Second, even he acknowledges taking the easy way out by making a graham cracker crust rather than making a pastry crust. Third, he admits the “Throwdown” show audience booed him for using pumpkin puree from a can. Well, he won the challenge.
So when my co-worker and I agreed to bring pumpkin pie leftover from our Thanksgiving celebrations, and be judged by our peers in an informal “Throwdown” of our own, I was feeling pretty unbeatable. After all, I’m the more domestic of the two of us – married with a kid and I bake all the time, while my competitor is a bachelor and admits not to baking.
Still, when I ate a mouthful of his pie, I was gobsmacked. It was delicious! Where Flay veers from the traditional course with his recipe, my competitor, J, made a classic pumpkin pie. I made one pie with the graham cracker crust for my family, but the second one was in a Tenderflake crust.
My co-worker J also used a Tenderflake crust, but his recipe was his mom’s very own pumpkin pie recipe, which he says includes lots of corn syrup and brown sugar (he held the recipe close to his chest). Well, the results are in, and I have to say it was a close race, with bonus points for my pie for spice and presentation and bonus points to J for his texture but in the end I won overall. I’m pulling rank and calling it even.
If you want to try Bobby Flay’s recipe, you can find it here.
I didn’t have bourbon, so I used vanilla extract for the whipped cream. This recipe makes enough filling for two pies, but the ingredients for the crust are enough only for one pie, so you might want to consider doubling the crust ingredients, or simply using a ready-made crust for the second pie like I did.

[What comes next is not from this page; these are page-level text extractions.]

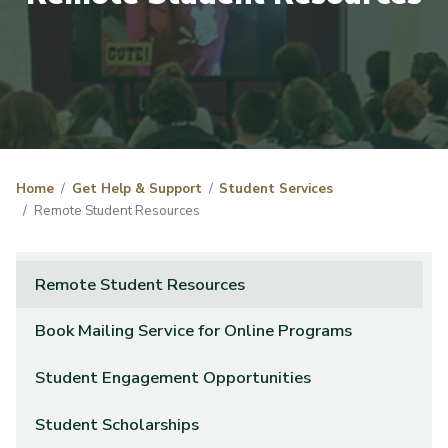
Home
Get Help & Support
Student Services
Remote Student Resources
Remote Student Resources
Book Mailing Service for Online Programs
Student Engagement Opportunities
Student Scholarships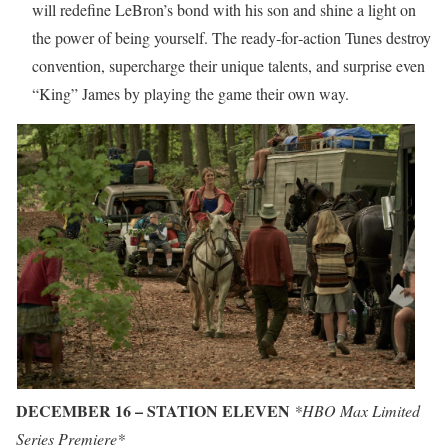
will redefine LeBron’s bond with his son and shine a light on
the power of being yourself. The ready‐for‐action Tunes destroy
convention, supercharge their unique talents, and surprise even
“King” James by playing the game their own way.
DECEMBER 16 – STATION ELEVEN
*HBO Max Limited
Series Premiere*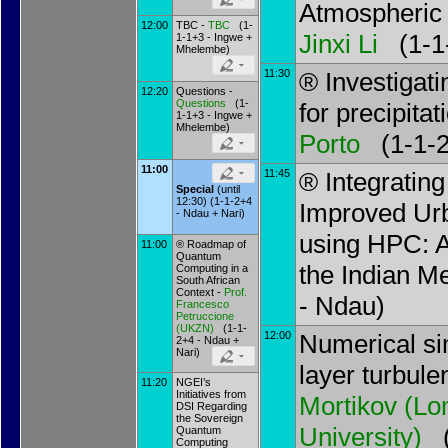
Atmospheric 
12:00
TBC -
TBC
(1-
Jinxi Li
(1-1-
1-1+3 - Ingwe +
Mhelembe)
11:30
® Investigat
12:20
Questions -
Questions
(1-
for precipitat
1-1+3 - Ingwe +
Mhelembe)
Porto
(1-1-2
11:00
11:45
® Integratin
Special
(until
12:30) (1-1-2+4
Improved Urb
- Ndau + Nari)
using HPC: 
11:00
® Roadmap of
Quantum
the Indian Me
Computing in a
South African
Context -
Prof.
- Ndau)
Francesco
Petruccione
(
UKZN
)
(1-1-
12:00
Numerical si
2+4 - Ndau +
Nari)
layer turbul
11:20
NGEI’s
Initiatives from
Mortikov
(
Lo
DSI Regarding
the Sovereign
University
)
(
Quantum
Computing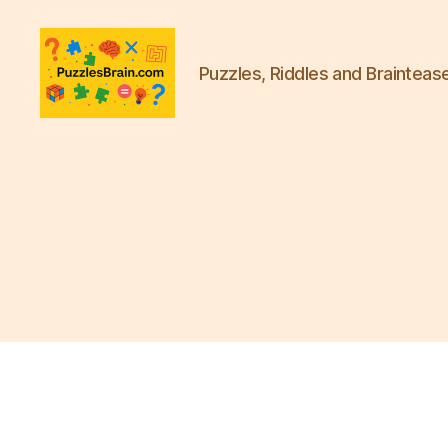
Puzzles, Riddles and Brainteas
PB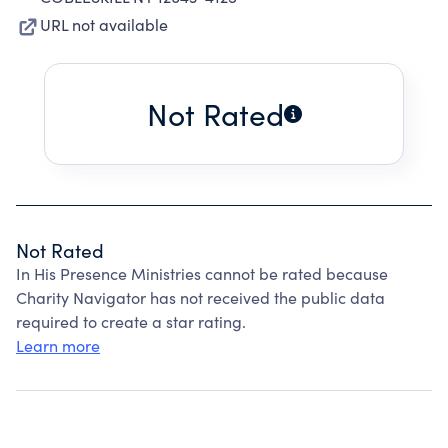
URL not available
Not Rated
Not Rated
In His Presence Ministries cannot be rated because
Charity Navigator has not received the public data
required to create a star rating.
Learn more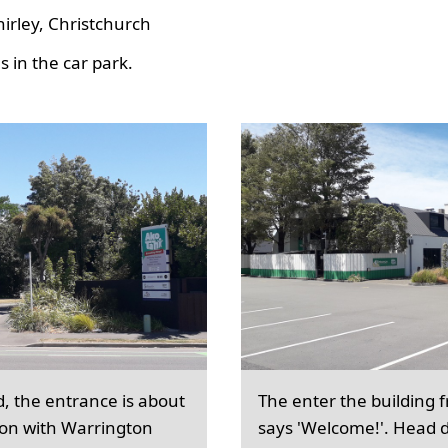
hirley, Christchurch
 in the car park.
d, the entrance is about
The enter the building 
ion with Warrington
says 'Welcome!'. Head d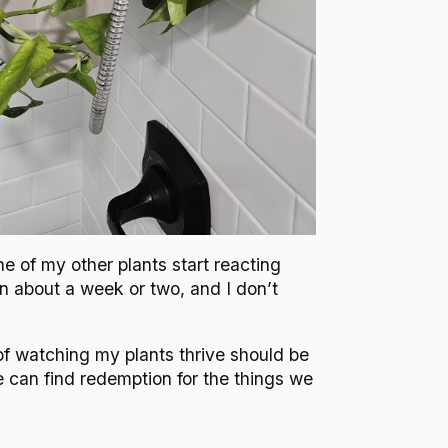
e of my other plants start reacting
in about a week or two, and I don’t
 of watching my plants thrive should be
e can find redemption for the things we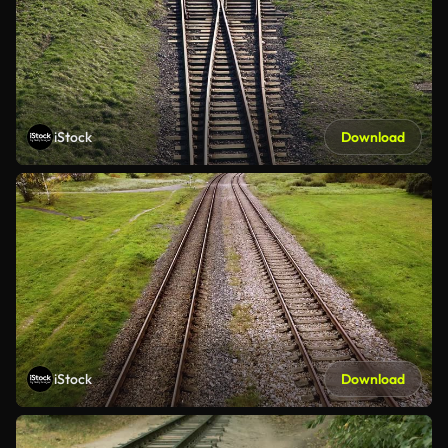
iStock
Download
iStock
Download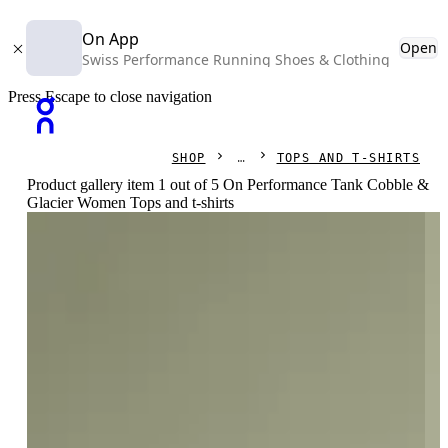
On App
Open
Swiss Performance Running Shoes & Clothing
Press Escape to close navigation
SHOP
TOPS AND T-SHIRTS
Product gallery item 1 out of 5 On Performance Tank Cobble &
Glacier Women Tops and t-shirts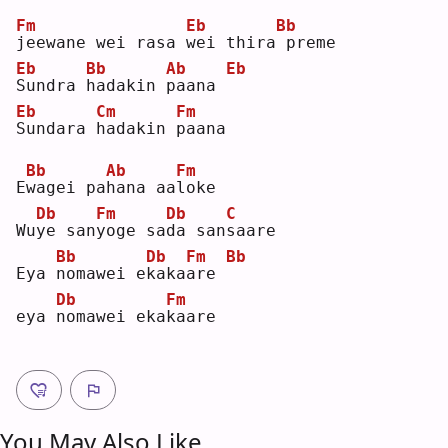
Fm
Eb
Bb
j
eewane wei rasa 
w
ei thira
preme
Eb
Bb
Ab
Eb
S
undra 
h
adakin 
p
aana 
Eb
Cm
Fm
S
undara 
h
adakin 
p
aana
Bb
Ab
Fm
E
w
agei pa
h
ana aa
l
oke
Db
Fm
Db
C
Wu
y
e san
y
oge sa
d
a san
s
aare
Bb
Db
Fm
Bb
Eya 
n
omawei e
k
aka
a
re 
Db
Fm
eya 
n
omawei eka
k
aare
You May Also Like ...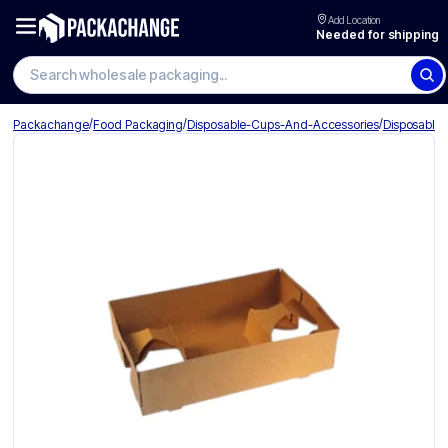
Add Location
Needed for shipping
Search wholesale packaging
/
/
/
Packachange
Food Packaging
Disposable-Cups-And-Accessories
Disposable-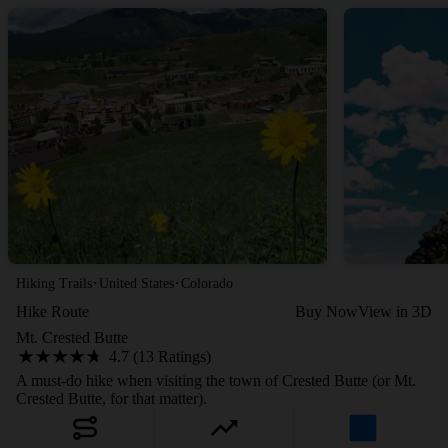
·
·
Hiking Trails
United States
Colorado
Hike Route
Buy Now
View in 3D
Mt. Crested Butte
4.7 (13 Ratings)
A must-do hike when visiting the town of Crested Butte (or Mt.
Crested Butte, for that matter).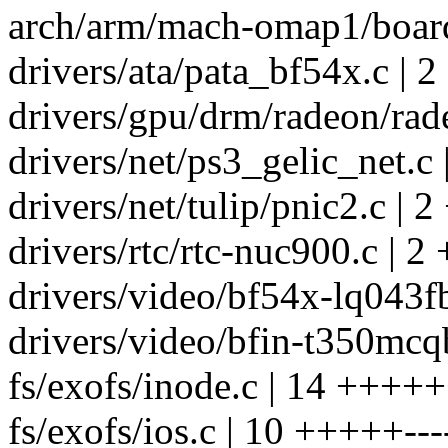
arch/arm/mach-omap1/board
drivers/ata/pata_bf54x.c | 2
drivers/gpu/drm/radeon/rade
drivers/net/ps3_gelic_net.c 
drivers/net/tulip/pnic2.c | 2
drivers/rtc/rtc-nuc900.c | 2 
drivers/video/bf54x-lq043fb
drivers/video/bfin-t350mcqb
fs/exofs/inode.c | 14 +++++
fs/exofs/ios.c | 10 +++++---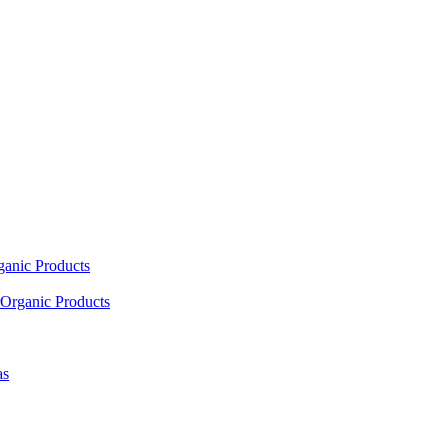
ganic Products
Organic Products
as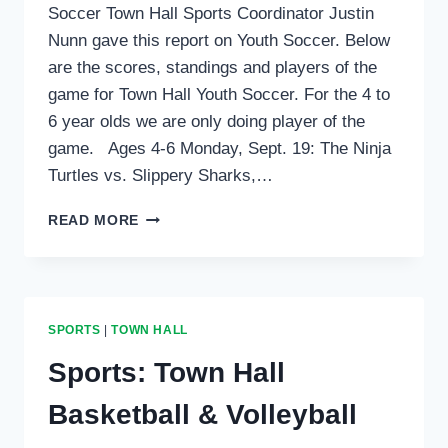
Soccer Town Hall Sports Coordinator Justin
Nunn gave this report on Youth Soccer. Below
are the scores, standings and players of the
game for Town Hall Youth Soccer. For the 4 to
6 year olds we are only doing player of the
game. Ages 4-6 Monday, Sept. 19: The Ninja
Turtles vs. Slippery Sharks,…
SPORTS:
READ MORE
OCTOBER
6,
2016
SPORTS
|
TOWN HALL
Sports: Town Hall
Basketball & Volleyball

Would I make this again? Yes, but I think it’s the maple whipped cream, cinnamon crunch, and graham cracker crust that makes this recipe so good, rather than the actual pumpkin pie filling. I prefer a more dense filling and this one was more-pudding like. The recipe called for a rather liberal use of spices and my feeling is that these overpowered the pumpkin puree rather than complement it.
But perhaps I was lukewarm about the filling because I didn’t keep it chilled before serving it to my co-workers. (Full disclaimer: the pie they tried did not have the graham cracker crust nor the whipped cream due to the logistics of travel. But they appreciated the cinnamon crunch, that they did.)
Grade: Four stars out of five. A lot of trouble for an admittedly delicious pie.